Ronald Bailey in Reason has the numbers. Note the data is for detected incidence rate.  Since detection continues to improve, the numbers likely understand the true drop in incidence rates.  Further, since people tend to live longer, and cancer rates are higher as we get older, there should be a demographic trend to higher rates, but in fact we see the opposite (I don't know if they do some kind of age correction, but it doesn't appear so).  This means, again, the improvement for, say, the average 50-year-old is understated.


  1. Henry Bowman:

    I'm sure the cancer rates are adjusted for age, as they would be rather meaningless otherwise. I've actually never seen any tabulations that were not adjusted for age.

  2. terrence:

    Typo alert - "the numbers likely understand the true drop in incidence rates"
    It should read, "the numbers likely understate the true drop in incidence rates"

  3. CTD:

    ObamaCare is already working! Who still doubts his power?

  4. elambend:

    The whole cancer thing is starting to look like a classic infection, a beginning huge spike and than gradual recession in rate of infection.

  5. Benny The Man:

    What if cancer rates are dropping due to a decrease in carcinogens in the environment, and that due to (horrors) government regulations?

  6. skh.pcola:

    What if cancer rates are dropping due to an increase of magic unicorn flatulence? What if speculation about causation is a thoroughly useless endeavor?

  7. Dr. T:

    Cancer incident rates have been falling because of decreased exposures to known cancer-causing agents. Most cancer-causing agents are chemicals, and the worst ones are either banned or used with extreme care. Some cancer-causing agents are viruses, and lower cancer incident rates are due to vaccinations (against hepatitis B and human papilloma viruses) and to less exposure (we can test for HIV, hepatitis B, and hepatitis C in the blood supply). Radiation also can cause cancers. Modern radiology equipment has essentially zero radiation leakage (which protects workers). People are more aware of solar radiation risks and keep covered or use protective lotions that block skin cancer-causing UV radiation.

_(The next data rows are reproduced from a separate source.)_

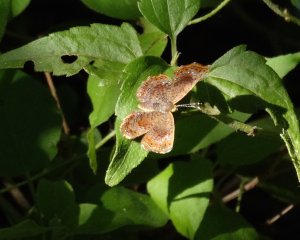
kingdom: Animalia
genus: Calephelis
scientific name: Calephelis perditalis
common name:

    What this shows is that the work of and collaboration among medical scientists, physicians, occupational and public health workers, and educators have been effective in improving health. It happened in the past with communicable diseases, and it's happening now with cancer. Isn't it nice to know that some aspects of our society work correctly? And, isn't it nice to see that the doom mongers and anti-science and technology naysayers have been proved wrong?

  8. A Friend:

    Dr. T, while I support your general idea, I'd hypothesize the largest reason for this is the decline in smoking, both directly via lung cancer and indirectly in other cases. The chart in the linked article is really amazing, and peaks in 1990, about when the smoking generation would have been passing on.